Reading text:
----
How Cover Crops Reduce Fertilizer Costs and Save Money
- Buz Kloot, Ph.D.

- Sep 14
- 6 min read

Introduction: Beyond Erosion — The Scavenging Power of Cover Crops
At the risk of quoting Ray Archuleta too much, I did spend time with him last week, and he reminded me that cover crops carry a stigma. He said that when he spoke to farmers about the benefits of cover crops, they said, “We don’t have erosion!” End of discussion.
We have already touched on Dr. Ray Weil’s work in an earlier blog, Soil Compaction Fixes: Dr. Ray Weil on Deep Roots & Water. As I reviewed video from our October 2014 visit with Dr. Weil at Steve Groff’s farm in Pennsylvania, I was struck by how well cover crops serve as scavengers, especially of nitrate nitrogen. If that nitrate isn’t taken up in the cover crop in the fall, it will leach out of the root zone during the fall and winter.
In this post, we take a closer look at what Dr. Weil said in that video — and what he and his students have published over the years — to understand more fully the remarkable scavenging power of cover crops.
----
Stored records:
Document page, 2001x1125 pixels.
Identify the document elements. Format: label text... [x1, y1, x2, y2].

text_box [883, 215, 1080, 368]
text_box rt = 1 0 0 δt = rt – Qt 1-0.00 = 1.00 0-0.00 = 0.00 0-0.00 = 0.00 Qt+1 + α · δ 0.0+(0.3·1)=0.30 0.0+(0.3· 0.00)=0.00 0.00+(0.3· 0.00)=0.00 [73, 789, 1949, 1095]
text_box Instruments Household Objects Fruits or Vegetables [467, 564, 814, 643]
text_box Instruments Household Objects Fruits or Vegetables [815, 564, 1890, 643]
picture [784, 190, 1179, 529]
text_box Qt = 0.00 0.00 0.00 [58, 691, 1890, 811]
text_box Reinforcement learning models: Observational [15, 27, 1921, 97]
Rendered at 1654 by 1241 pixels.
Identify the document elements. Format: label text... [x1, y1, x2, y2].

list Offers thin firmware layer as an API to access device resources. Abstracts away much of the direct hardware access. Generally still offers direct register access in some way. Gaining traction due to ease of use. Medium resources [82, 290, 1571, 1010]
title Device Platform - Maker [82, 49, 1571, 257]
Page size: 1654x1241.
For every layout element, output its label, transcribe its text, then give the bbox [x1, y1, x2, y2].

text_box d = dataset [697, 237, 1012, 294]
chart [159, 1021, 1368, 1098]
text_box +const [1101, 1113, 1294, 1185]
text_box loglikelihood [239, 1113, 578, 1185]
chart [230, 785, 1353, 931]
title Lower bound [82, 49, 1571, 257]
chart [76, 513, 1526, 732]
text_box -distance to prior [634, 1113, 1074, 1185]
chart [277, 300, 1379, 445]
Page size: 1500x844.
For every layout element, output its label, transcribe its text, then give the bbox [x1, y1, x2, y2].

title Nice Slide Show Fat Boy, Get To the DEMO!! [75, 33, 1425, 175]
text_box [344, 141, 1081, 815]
----
Exercises:
1. Reproduce the cover crop article from "Introduction: Beyond Erosion" down to "End of discussion.", swapping "stigma" for "bad reputation".
2. According to the cover crop article, where did the October 2014 visit with Dr. Weil take place?
3. The cover crop article explains why it matters that cover crops take up nitrate nitrogen in the fall. What reason does it give?

Solutions to the tasks:
1.
Introduction: Beyond Erosion — The Scavenging Power of Cover Crops
At the risk of quoting Ray Archuleta too much, I did spend time with him last week, and he reminded me that cover crops carry a bad reputation. He said that when he spoke to farmers about the benefits of cover crops, they said, “We don’t have erosion!” End of discussion.

2. At Steve Groff's farm in Pennsylvania.

3. Nitrate that a cover crop doesn't take up in the fall will leach out of the root zone during the fall and winter.